#### EXERCISE AIM
Looking at the entries below, state how many lines contain the word "pixel". Give the number alone.
RECORDS section start
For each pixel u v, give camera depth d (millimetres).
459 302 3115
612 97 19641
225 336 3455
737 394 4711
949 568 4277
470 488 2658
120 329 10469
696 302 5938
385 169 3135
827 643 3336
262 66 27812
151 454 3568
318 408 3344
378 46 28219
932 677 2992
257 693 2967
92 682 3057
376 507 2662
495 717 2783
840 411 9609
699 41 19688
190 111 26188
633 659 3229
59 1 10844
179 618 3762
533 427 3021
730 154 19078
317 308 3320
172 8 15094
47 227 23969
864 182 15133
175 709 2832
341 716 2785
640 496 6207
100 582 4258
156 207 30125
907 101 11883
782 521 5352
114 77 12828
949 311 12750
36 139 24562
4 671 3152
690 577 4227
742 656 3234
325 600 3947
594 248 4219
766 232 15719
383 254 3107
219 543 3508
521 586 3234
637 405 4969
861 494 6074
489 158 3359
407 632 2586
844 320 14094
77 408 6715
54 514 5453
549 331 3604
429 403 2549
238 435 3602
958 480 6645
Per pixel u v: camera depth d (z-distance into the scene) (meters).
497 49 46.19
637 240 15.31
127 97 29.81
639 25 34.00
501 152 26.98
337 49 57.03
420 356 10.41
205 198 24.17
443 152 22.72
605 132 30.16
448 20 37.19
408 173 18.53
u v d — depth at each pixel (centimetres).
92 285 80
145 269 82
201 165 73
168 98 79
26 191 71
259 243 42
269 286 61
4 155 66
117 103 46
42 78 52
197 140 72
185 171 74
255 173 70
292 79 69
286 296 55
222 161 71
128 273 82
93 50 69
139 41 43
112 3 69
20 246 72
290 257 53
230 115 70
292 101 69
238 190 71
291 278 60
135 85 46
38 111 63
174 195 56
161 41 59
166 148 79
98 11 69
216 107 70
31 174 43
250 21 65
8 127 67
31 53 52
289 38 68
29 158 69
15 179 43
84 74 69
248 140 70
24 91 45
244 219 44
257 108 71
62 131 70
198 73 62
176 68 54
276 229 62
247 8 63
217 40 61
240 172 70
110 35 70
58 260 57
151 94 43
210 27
RECORDS section end
#### OUTPUT OF THE EXERCISE
3